Exercise brief — Quote the source text in each of the rows below, character for character, without changing anything.

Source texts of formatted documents
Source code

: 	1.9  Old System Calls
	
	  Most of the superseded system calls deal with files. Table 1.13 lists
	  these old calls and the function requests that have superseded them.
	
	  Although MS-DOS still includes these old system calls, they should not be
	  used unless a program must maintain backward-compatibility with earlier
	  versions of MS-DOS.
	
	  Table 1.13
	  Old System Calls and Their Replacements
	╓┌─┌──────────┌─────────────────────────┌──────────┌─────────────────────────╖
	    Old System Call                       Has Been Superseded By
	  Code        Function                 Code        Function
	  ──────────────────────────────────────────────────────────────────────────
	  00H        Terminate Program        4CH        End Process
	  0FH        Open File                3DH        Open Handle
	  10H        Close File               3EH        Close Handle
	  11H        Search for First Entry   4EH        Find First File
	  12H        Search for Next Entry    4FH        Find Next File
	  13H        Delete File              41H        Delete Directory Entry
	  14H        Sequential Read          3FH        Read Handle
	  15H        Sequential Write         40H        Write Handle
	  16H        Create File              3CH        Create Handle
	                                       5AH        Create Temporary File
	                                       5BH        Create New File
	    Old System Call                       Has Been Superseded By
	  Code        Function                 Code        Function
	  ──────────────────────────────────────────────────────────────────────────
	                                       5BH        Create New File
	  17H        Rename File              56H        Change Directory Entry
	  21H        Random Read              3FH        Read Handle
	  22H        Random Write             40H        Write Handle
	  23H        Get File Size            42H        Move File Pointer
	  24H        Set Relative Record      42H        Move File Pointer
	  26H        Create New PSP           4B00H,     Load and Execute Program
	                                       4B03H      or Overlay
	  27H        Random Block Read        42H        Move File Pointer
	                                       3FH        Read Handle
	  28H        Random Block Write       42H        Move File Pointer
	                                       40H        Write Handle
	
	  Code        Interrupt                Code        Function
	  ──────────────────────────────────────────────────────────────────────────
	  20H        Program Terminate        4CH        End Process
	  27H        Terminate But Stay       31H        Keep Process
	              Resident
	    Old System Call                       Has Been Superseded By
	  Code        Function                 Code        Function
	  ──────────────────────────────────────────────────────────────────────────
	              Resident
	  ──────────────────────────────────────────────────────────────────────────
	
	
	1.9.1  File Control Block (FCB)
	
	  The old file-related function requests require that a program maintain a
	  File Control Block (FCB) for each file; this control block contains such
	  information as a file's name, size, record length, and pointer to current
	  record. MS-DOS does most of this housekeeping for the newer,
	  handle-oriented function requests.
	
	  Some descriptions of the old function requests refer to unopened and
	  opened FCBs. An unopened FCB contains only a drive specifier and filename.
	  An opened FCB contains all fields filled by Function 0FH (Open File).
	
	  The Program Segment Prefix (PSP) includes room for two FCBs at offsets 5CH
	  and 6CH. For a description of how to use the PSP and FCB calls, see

Your solution —
Source code

: 	1.9  Old System Calls
	
	  Most of the superseded system calls deal with files. Table 1.13 lists
	  these old calls and the function requests that have superseded them.
	
	  Although MS-DOS still includes these old system calls, they should not be
	  used unless a program must maintain backward-compatibility with earlier
	  versions of MS-DOS.
	
	  Table 1.13
	  Old System Calls and Their Replacements
	╓┌─┌──────────┌─────────────────────────┌──────────┌─────────────────────────╖
	    Old System Call                       Has Been Superseded By
	  Code        Function                 Code        Function
	  ──────────────────────────────────────────────────────────────────────────
	  00H        Terminate Program        4CH        End Process
	  0FH        Open File                3DH        Open Handle
	  10H        Close File               3EH        Close Handle
	  11H        Search for First Entry   4EH        Find First File
	  12H        Search for Next Entry    4FH        Find Next File
	  13H        Delete File              41H        Delete Directory Entry
	  14H        Sequential Read          3FH        Read Handle
	  15H        Sequential Write         40H        Write Handle
	  16H        Create File              3CH        Create Handle
	                                       5AH        Create Temporary File
	                                       5BH        Create New File
	    Old System Call                       Has Been Superseded By
	  Code        Function                 Code        Function
	  ──────────────────────────────────────────────────────────────────────────
	                                       5BH        Create New File
	  17H        Rename File              56H        Change Directory Entry
	  21H        Random Read              3FH        Read Handle
	  22H        Random Write             40H        Write Handle
	  23H        Get File Size            42H        Move File Pointer
	  24H        Set Relative Record      42H        Move File Pointer
	  26H        Create New PSP           4B00H,     Load and Execute Program
	                                       4B03H      or Overlay
	  27H        Random Block Read        42H        Move File Pointer
	                                       3FH        Read Handle
	  28H        Random Block Write       42H        Move File Pointer
	                                       40H        Write Handle
	
	  Code        Interrupt                Code        Function
	  ──────────────────────────────────────────────────────────────────────────
	  20H        Program Terminate        4CH        End Process
	  27H        Terminate But Stay       31H        Keep Process
	              Resident
	    Old System Call                       Has Been Superseded By
	  Code        Function                 Code        Function
	  ──────────────────────────────────────────────────────────────────────────
	              Resident
	  ──────────────────────────────────────────────────────────────────────────
	
	
	1.9.1  File Control Block (FCB)
	
	  The old file-related function requests require that a program maintain a
	  File Control Block (FCB) for each file; this control block contains such
	  information as a file's name, size, record length, and pointer to current
	  record. MS-DOS does most of this housekeeping for the newer,
	  handle-oriented function requests.
	
	  Some descriptions of the old function requests refer to unopened and
	  opened FCBs. An unopened FCB contains only a drive specifier and filename.
	  An opened FCB contains all fields filled by Function 0FH (Open File).
	
	  The Program Segment Prefix (PSP) includes room for two FCBs at offsets 5CH
	  and 6CH. For a description of how to use the PSP and FCB calls, see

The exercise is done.